## Collected data
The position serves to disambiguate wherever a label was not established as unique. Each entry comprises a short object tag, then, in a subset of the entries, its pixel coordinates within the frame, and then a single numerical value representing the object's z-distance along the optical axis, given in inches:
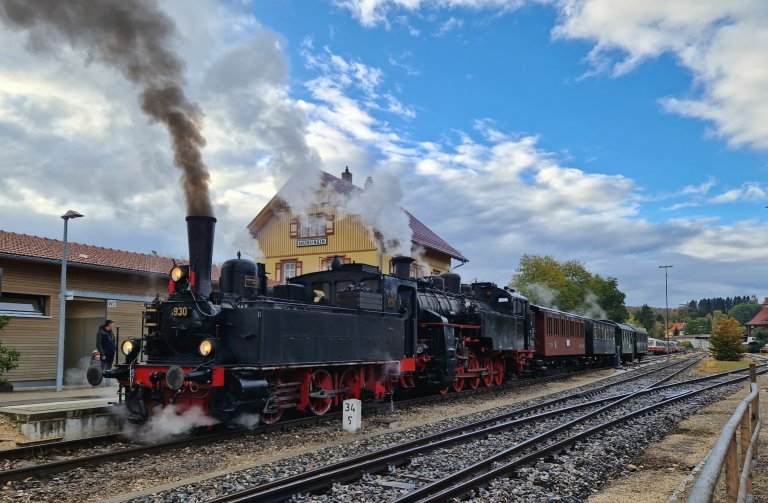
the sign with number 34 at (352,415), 404.5
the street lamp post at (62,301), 578.2
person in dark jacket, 465.7
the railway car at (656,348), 2546.8
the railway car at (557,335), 896.3
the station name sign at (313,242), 1202.6
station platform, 355.9
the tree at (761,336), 3401.1
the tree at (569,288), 2174.0
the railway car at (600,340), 1144.8
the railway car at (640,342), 1641.2
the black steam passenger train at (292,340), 369.7
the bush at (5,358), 436.8
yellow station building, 1158.3
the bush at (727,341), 1395.2
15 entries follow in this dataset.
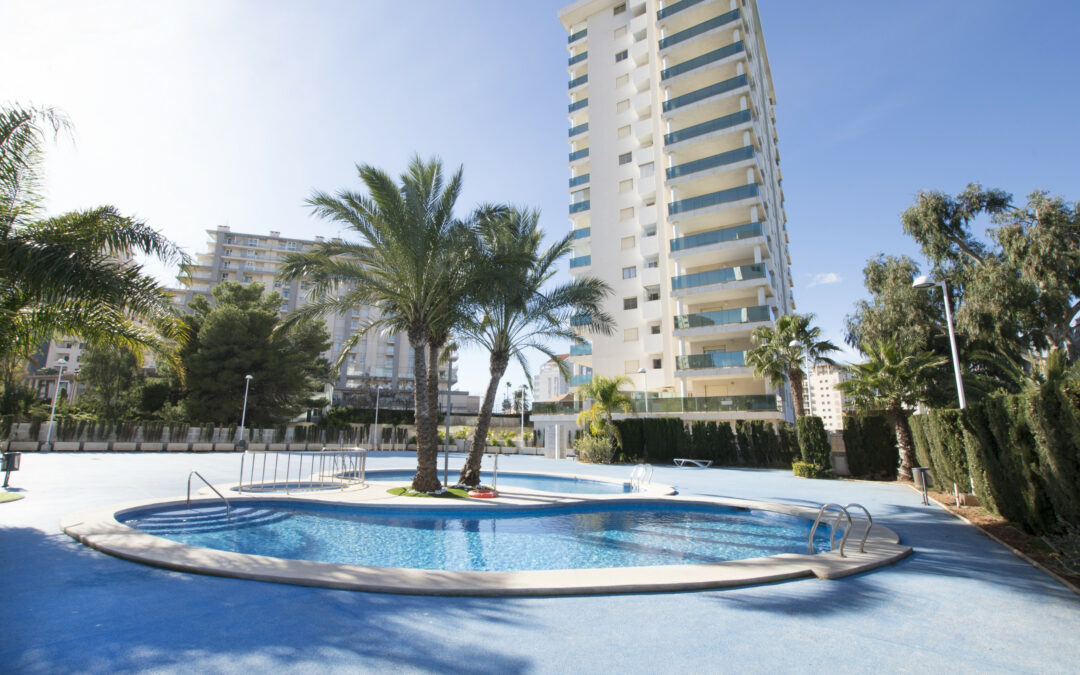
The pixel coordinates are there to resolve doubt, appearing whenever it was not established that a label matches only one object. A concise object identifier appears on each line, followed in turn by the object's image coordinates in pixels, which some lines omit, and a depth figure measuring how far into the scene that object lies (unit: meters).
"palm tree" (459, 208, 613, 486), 13.16
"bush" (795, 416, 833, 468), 20.59
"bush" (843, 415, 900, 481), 20.17
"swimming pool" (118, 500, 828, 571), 8.09
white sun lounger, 25.58
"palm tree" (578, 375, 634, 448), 26.33
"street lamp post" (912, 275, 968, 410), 13.03
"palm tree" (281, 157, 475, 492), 12.41
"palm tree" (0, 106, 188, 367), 7.52
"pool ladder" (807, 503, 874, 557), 6.74
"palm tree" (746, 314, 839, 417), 22.22
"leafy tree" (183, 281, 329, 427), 38.16
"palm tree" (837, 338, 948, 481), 18.78
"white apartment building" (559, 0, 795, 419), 31.00
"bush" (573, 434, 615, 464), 27.03
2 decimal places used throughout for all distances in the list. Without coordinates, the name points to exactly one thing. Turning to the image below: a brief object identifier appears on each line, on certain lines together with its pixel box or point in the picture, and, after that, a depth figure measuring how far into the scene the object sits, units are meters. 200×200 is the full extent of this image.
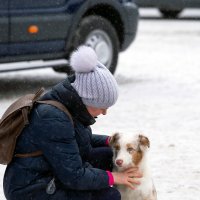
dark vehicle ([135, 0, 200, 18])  39.62
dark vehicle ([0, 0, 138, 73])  16.39
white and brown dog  8.37
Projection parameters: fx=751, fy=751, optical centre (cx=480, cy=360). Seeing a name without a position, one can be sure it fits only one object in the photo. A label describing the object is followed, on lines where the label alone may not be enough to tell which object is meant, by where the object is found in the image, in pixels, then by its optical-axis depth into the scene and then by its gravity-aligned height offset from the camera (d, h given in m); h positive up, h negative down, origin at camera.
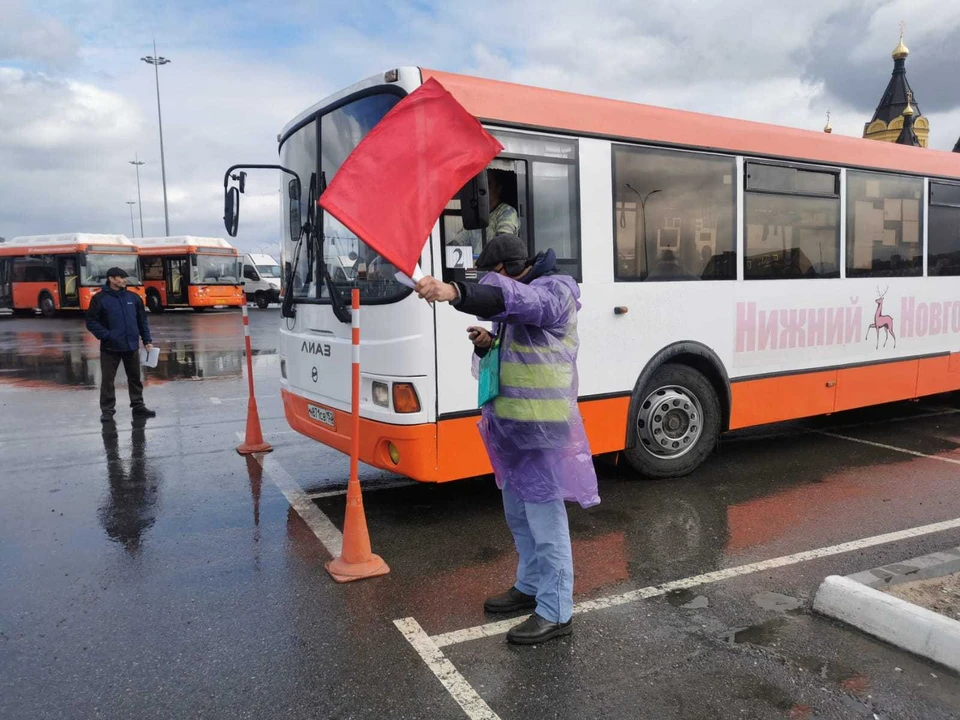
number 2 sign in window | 4.64 +0.23
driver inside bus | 4.69 +0.47
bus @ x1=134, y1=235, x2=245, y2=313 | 32.59 +1.40
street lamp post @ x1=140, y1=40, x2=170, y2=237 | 45.62 +14.74
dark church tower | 41.53 +9.47
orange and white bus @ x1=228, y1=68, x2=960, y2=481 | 4.77 +0.08
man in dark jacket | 9.29 -0.35
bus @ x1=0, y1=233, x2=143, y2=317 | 29.95 +1.61
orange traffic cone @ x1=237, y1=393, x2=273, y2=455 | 7.23 -1.32
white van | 36.44 +1.07
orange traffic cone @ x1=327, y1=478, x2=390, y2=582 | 4.25 -1.46
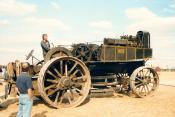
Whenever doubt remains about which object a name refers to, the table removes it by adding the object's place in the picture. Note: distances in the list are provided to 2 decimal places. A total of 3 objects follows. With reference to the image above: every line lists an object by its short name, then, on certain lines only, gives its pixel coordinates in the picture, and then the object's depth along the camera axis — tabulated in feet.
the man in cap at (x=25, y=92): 26.43
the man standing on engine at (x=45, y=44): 40.78
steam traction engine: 37.93
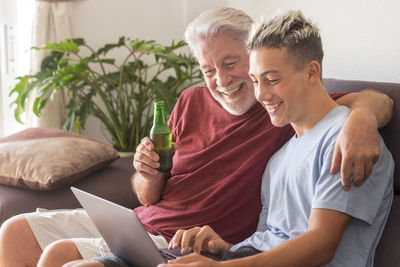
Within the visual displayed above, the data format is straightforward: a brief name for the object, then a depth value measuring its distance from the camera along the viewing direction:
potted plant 3.20
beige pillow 2.38
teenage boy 1.33
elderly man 1.79
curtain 3.57
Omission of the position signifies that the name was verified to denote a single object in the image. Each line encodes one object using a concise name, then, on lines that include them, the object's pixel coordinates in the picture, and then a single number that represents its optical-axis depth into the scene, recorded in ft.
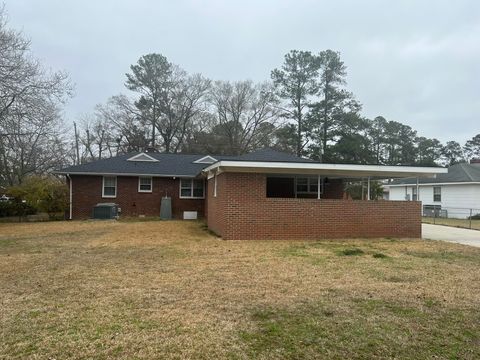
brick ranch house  41.42
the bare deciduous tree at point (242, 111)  137.28
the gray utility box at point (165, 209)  69.46
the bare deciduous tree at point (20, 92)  52.85
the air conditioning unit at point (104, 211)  66.90
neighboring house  90.90
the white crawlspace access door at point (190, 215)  71.70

## Aim of the task
What lines above run from the one with "795, 419), 31.00" to the one with "white and brown"? Give them again exactly, ends included, and leave the pictures out.

## Solution to the problem
"white apartment building" (559, 0, 795, 419), 31.00
"bush" (573, 434, 615, 464), 27.03
2 decimal places used throughout for all distances in the list. Without coordinates, the name points to exactly one thing. Turning to the image below: a brief object identifier appears on each line, on certain lines together with its pixel box or point in the picture, and, after that, a depth figure measuring how far into the scene the object sits, units are meters. 200×200 is the full extent of this image.
dark vehicle ([135, 0, 200, 18])  39.62
dark vehicle ([0, 0, 138, 73])  16.39
white and brown dog  8.37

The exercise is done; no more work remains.